The repercussions have been inevitable: with supply chains unable to balance the equation, prices have shot up. A good bat might now set you back the best part of £1,000, which is a blow to cricket’s attempts to shake off old accusations about elitism. And that’s before you factor in the cost of pads, helmets, gloves and the rest.
The economics of willow growth sounds like one of the more obscure specialist subjects on Mastermind, but it helps explain why the sport – led by MCC – is now exploring other means of producing bats good enough to survive everything thrown at them.
JS Wright & Sons, who have led the industry ever since WG Grace approached Jessie Samuel Wright in 1894 to request a supply of willow, say their trees take between 12 and 20 years to reach maturity and be ready to become bats.
The trouble is no one accounted for the post-IPL boom in India, which meant the quantity of willow planted back then is insufficient to meet modern needs. As Rob Lynch, MCC’s director of cricket operations, put it during the recent World Cricket Connects conference at Lord’s: ‘The situation is becoming unsustainable.’
JS Wright, who claim to produce three-quarters of the world’s English willow bats, planted around 15,000 trees 20 years ago, and have now upped that figure to more than 40,000. One tree, well tended, can produce 40 bat clefts, and the company are assiduous about replacing every felled tree with three or four new ones. This year, they have produced 700,000 clefts.
But even sustainable planning in the here and now leaves an issue in the short- to medium-term. ‘Not enough competitors have planted enough trees,’ said Jeremy Ruggles, a director at JS Wright for over 30 years.
The problem starts at the top, with the best players now getting through bats at a rate once considered unthinkable – three a year has become more like 15 or 20. And with ever more Indian stars now signing bat sponsorship deals worth around $1m (£740,000), the companies have to claw their money back somewhere.
Players train more, too, and – thanks to the IPL and other T20 franchise tournaments, which seem to be growing rather faster than salix alba – hit the ball more ferociously. They also train more regularly against the harder new ball. All this adds to wear and tear. Tree prices, meanwhile, are said to have trebled since 2017.
Then there’s climate change, which has meant milder winters in the UK and accelerated tree growth. Things get a little technical here, but essentially fast growth leads to wider grains, and that in turn produces bats which require longer to knock in. Pros, inevitably, prefer the ready-to-go narrower-grain bats.

* Data block:
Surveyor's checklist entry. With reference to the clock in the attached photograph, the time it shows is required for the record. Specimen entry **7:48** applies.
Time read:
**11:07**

* What to do: In the text on cricket bat willow, how many trees did JS Wright plant 20 years ago, and how many do they plant now?

* Completed task: JS Wright planted around 15,000 trees 20 years ago and now plant more than 40,000.